Perşembe günü yine Temel gazete istemiş Fadime yine Pazartesi gününe ait dördüncü gazeteyi vermiş. Akşama doğru Temel Fadime’yi çağırıp:
- Uy Fadime, demiş, dünyada ne salak insanlar var... Dört gündür aynı adam, aynı yolda, aynı yerdeki ağaca arabasını çarpıyor !...
ÇÖLDE
Temel çölün ortasında susuz kalmış. Birden karşısına bir cin çıkmış:
- Dile benden ne dilersen, demiş.
Temel’in ağzından sadece “Su!...” sözü çıkmış.

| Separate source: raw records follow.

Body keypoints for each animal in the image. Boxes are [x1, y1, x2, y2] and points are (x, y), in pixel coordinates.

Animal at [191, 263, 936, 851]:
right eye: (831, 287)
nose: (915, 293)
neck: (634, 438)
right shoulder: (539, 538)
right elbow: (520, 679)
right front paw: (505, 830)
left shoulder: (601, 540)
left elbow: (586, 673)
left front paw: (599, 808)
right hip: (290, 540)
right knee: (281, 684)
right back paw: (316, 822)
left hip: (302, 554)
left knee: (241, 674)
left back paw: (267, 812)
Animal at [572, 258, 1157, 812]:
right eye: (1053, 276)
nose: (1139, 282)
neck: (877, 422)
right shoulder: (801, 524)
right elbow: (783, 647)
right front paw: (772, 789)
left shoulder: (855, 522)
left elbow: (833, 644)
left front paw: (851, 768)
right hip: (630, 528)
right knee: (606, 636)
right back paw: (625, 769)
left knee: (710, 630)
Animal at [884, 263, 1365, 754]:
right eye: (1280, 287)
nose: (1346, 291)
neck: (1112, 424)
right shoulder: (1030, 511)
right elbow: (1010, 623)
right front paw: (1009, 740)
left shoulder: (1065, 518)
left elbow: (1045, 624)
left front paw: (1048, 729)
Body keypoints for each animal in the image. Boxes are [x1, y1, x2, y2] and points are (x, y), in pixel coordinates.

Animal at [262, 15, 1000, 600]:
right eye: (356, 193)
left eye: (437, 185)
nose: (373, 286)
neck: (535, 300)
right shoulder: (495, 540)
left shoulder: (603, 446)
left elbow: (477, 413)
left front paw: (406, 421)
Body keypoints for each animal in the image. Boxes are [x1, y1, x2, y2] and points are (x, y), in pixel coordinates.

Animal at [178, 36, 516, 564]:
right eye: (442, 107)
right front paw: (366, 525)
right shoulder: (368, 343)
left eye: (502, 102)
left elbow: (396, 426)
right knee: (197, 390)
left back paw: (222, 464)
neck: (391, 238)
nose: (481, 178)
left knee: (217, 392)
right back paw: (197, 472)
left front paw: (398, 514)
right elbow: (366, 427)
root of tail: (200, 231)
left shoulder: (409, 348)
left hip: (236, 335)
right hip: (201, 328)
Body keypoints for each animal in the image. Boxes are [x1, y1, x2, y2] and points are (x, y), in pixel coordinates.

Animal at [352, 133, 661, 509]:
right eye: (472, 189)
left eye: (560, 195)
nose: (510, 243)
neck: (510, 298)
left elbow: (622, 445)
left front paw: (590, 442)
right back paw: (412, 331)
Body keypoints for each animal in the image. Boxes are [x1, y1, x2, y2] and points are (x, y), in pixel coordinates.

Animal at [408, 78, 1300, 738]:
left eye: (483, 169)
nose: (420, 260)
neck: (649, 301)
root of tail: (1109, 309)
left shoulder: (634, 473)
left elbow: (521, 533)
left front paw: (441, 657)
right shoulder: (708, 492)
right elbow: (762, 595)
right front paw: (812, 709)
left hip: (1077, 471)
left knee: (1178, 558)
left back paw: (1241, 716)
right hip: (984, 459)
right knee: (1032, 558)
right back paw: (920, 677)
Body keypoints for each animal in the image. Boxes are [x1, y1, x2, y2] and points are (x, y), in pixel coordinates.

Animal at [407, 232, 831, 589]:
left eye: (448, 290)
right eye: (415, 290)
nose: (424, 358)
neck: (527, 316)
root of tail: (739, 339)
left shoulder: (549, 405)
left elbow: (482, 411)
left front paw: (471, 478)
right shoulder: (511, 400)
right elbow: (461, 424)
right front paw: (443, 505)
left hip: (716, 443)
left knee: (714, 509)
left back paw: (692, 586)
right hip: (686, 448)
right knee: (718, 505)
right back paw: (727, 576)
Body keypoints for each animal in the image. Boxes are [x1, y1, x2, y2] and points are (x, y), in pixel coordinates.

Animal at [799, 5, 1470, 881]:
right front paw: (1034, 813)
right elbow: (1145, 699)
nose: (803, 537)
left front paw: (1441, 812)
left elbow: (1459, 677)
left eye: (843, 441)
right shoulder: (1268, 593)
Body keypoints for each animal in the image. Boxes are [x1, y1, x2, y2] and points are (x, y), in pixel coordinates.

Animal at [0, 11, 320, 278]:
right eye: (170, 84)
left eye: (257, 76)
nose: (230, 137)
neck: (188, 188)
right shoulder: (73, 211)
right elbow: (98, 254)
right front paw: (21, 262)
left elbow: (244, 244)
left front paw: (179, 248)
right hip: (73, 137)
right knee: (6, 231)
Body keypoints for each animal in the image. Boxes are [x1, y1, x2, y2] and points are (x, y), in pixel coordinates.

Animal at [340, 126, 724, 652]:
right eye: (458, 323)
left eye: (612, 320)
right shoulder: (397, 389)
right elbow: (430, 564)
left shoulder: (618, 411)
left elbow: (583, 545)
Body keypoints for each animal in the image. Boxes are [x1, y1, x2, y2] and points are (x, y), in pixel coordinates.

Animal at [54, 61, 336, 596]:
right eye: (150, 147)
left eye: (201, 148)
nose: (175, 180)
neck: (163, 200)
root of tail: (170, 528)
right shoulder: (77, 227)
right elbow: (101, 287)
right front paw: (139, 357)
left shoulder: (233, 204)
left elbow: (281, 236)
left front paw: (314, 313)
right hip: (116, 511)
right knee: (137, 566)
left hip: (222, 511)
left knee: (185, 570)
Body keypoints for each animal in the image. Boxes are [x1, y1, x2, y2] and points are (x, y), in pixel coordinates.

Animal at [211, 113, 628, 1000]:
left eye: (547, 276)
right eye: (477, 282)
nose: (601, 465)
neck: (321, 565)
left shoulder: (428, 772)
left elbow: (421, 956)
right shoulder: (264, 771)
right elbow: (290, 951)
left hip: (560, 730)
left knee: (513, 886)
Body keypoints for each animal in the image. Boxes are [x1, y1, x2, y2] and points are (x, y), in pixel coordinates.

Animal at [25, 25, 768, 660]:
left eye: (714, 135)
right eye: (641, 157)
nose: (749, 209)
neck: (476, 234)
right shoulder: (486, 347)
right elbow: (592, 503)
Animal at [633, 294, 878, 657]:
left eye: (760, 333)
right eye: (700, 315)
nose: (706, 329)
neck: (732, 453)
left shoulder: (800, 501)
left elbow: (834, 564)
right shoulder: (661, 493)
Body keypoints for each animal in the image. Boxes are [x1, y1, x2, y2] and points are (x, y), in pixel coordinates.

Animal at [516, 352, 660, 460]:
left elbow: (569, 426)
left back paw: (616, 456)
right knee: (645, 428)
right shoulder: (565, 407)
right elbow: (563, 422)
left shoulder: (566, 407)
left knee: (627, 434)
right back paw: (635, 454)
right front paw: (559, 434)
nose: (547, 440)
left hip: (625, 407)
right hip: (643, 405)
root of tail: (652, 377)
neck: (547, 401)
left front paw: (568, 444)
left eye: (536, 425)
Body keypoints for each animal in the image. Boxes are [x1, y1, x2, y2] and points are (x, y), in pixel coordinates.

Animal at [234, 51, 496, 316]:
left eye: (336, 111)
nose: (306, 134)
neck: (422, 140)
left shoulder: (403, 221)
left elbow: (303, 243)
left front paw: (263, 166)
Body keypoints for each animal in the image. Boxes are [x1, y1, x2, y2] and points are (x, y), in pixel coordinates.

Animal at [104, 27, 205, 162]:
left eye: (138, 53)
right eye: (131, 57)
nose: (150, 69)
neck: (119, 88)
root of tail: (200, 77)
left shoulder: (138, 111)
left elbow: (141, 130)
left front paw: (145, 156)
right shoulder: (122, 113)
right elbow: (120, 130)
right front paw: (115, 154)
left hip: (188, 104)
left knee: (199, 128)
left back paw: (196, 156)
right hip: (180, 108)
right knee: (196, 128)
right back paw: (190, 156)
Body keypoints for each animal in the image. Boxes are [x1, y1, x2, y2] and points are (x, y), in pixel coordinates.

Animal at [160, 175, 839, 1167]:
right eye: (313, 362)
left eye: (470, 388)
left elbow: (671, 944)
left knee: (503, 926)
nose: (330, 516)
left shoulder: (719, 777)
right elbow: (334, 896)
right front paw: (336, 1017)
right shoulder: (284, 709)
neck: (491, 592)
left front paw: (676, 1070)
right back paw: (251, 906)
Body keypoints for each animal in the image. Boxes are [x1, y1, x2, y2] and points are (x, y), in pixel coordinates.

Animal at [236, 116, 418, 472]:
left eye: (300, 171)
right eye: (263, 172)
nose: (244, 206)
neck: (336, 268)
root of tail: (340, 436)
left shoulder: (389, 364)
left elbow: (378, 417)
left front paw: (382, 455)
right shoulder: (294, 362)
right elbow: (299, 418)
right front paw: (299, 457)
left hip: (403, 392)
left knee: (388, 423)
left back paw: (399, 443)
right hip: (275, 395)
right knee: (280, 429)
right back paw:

Cin hemen bir şişe buz gibi su vermiş Temel’e ve demiş:
-Bu şişe sihirlidir, suyu hiç bitmez. Bittikçe kendiliğinden dolar.
Temel, şişeden kana kana su içmiş. Cin sormuş:
- Öbür iki dileğin nedir ?
Temel ağzının kenarlarından akan suları silerek:
- Ha pu şişeden iki tane daha ver bağa, demiş.
KAMYONCU TEMEL
Temel ile Dursun ortaklaşa kamyon almışlar taşımacılığa başlamışlar. Bir gün kamyona yedi metre yüksekliğinde eşya yüklemişler. Otoyolda giderken bir alt geçide rastlamışlar. Tabelada “Dikkat ! Yükseklik 5 Metre” yazıyormuş.
Temel, başını kamyonun penceresinden dışarı çıkarmış, etrafa şöyle bir bakmış ve demiş:
-Etrafta polis yok, bas gaza geçelüm uşağum !
DİLE BENDEN NE DİLERSEN...
Temel gemiyle okyanusu geçiyormuş. Bir fırtına çıkmış, gemi batmış. Temel, bir İngiliz, bir de Fransız bir tahta parçasına tutunmuşlar, yüze yüze küçücük bir adaya çıkmışlar. Günler geçmiş. Ot yiyerek günlerini geçiriyorlarmış. Bir gün dalgalar kıyıya ağzı sıkı sıkıya kapalı bir şişe getirmiş. Hemen şişeyi açmışlar. Bir cin çıkmış şişeden.
-Sahipler ! Dileyin benden ne dilerseniz, demiş.
İngiliz:
-Beni hemen evime götür, demiş.
Cin parmaklarını şaklatmış, İngiliz bir anda evine gitmiş. Fransız:
-Ben de evime gitmek istiyorum, demiş. Bir anda Fransız da evine gitmiş.
Cin, Temel’e dönmüş:
-Sahip, dile benden ne dilersen...
Temel etrafına bakmış:
-Purda yalniz kaldum. Pen yalnuzluğu hiç sevmem. Ha o İnculuz ile Firansızı puraya ceri cetur... demiş.